Weather-Ready Nation is the National Oceanic and Atmospheric Administration’s (NOAA) initiative to reduce weather impacts through improved readiness. Weather-Ready Nation focuses on being ready, responsive and resilient at personal, community and national levels through NOAA’s network of Weather-Ready Nation Ambassadors.
“What good is a perfect weather forecast without knowing what to do?” asks Jamie Hawkins, Lockheed Martin’s Director of Civil Space and Environmental Programs. “We need to be ready to act in the face of inclement weather.”
Luckily, forecasting for major weather events is about to get a lot clearer with the Geostationary Operational Environmental Satellite-R Series (GOES-R), built by Lockheed Martin Space Systems Company for NOAA. GOES-R, the first of four satellites in the upgraded series, is scheduled to launch in October 2016.
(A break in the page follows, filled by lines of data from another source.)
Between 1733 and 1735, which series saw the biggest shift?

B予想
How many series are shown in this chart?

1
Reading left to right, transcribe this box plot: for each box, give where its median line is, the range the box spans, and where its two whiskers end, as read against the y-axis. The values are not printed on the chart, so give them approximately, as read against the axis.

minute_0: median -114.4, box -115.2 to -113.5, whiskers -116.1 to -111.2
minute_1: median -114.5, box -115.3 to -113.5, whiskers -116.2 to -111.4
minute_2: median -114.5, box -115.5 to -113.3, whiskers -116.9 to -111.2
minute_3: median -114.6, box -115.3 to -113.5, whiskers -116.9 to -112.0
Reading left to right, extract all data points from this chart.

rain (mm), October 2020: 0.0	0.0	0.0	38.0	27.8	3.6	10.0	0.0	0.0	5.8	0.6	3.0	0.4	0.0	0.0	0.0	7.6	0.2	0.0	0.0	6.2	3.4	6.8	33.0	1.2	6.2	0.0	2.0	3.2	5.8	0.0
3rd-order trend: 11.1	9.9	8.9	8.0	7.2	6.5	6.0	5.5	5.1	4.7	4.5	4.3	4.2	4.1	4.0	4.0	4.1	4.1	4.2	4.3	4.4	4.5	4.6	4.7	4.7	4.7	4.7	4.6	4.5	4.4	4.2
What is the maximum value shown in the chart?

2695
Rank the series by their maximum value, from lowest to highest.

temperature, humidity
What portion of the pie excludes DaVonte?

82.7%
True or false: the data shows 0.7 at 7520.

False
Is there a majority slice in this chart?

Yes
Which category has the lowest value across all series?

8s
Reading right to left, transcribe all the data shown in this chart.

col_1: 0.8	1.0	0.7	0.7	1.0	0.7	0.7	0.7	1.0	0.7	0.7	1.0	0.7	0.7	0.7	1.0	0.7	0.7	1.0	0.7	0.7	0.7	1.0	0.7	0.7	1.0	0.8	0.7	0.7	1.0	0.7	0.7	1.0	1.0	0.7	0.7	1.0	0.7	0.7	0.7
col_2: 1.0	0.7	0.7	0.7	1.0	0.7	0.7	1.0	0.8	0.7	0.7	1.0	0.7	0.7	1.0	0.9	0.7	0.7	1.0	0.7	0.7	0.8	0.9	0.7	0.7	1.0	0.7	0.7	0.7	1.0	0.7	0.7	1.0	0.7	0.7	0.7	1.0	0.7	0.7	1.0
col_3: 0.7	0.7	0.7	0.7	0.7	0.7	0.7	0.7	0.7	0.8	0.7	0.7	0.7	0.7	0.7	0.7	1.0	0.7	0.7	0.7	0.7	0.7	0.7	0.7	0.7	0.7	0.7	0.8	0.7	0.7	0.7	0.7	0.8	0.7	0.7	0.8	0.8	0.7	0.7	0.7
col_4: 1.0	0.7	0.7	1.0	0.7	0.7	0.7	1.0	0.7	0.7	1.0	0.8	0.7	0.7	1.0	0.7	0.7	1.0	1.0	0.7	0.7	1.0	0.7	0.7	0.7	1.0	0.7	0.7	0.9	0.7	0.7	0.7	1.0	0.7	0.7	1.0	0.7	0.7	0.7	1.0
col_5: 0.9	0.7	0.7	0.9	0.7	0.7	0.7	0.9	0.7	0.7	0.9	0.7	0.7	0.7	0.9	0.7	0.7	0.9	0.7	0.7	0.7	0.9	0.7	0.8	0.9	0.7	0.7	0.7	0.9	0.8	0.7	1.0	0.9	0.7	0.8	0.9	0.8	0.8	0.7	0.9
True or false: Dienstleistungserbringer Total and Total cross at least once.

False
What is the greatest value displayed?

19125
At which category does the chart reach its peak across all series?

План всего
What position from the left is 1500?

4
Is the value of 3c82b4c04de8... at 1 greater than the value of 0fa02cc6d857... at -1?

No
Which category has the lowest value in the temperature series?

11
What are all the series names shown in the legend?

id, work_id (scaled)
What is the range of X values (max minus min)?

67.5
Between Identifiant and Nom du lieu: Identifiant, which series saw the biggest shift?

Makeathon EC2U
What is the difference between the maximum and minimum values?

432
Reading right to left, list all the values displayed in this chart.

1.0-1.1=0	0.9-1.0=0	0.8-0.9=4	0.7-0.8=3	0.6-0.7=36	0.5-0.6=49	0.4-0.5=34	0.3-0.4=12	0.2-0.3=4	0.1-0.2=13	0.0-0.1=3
Rain or Shine, GOES-R Has Eyes from the Sky
“Meteorologists need ground-based systems measuring local weather conditions, but they also need observations from high above Earth’s atmosphere and giving the ‘big picture,’" Jamie said. “Geostationary satellites, such as GOES, rotate with the Earth, maintaining a constant vigil over a specific location of the Earth’s surface. GOES-R will gather environmental intelligence around the clock.”
Carrying six instruments, GOES-R’s data will support short-term weather forecasts and severe storm watches and warnings, maritime forecasts, seasonal predictions, drought outlooks and space weather predictions. Additionally, GOES-R products will improve hurricane tracking and intensity forecasts, and increase thunderstorm and tornado warning lead time.
“The instruments onboard GOES-R are the first upgrades to the GOES system since the 1980s, providing higher-resolution images of weather patterns and severe storms five times faster than today,” said Tim Gasparrini, vice president and GOES-R Series program manager at Lockheed Martin Space Systems Company.
The GOES-R Series satellites will also carry the first lightning mapper flown from geostationary orbit. The Geostationary Lighting Mapper (GLM), built by Lockheed Martin’s Advanced Technology Center, will take 500 images a second, looking for lightning across North America that could indicate severe storm build-up.
“GLM is unique both in how it operates and in the information it collects,” added Tim. “Measuring both cloud-to-ground and cloud-to-cloud activity over both land and oceans, GLM will identify growing, active and potentially destructive thunderstorms.”
The enhanced capability enabled by GOES-R to monitor multiple weather events and provide real-time weather forecast information to the NOAA’s National Weather Service has the potential to protect communities and save lives.
“Being ‘weather-ready’ depends on the information collected by GOES-R,” said Jamie. “With faster, more accurate weather observations, we can be better prepared for whatever Mother Nature brings our way.”
The GOES-R spacecraft has been assembled, completed a two-month thermal vacuum test and is currently in mechanical environment testing. The GOES-S spacecraft, the next in the GOES-R Series, is also in process in Denver.
In addition to the four GOES-R Series satellites and the Geostationary Lightning Mapper (GLM), Lockheed Martin also designed and built the Solar Ultraviolet Imager (SUVI) instruments that will fly aboard each spacecraft.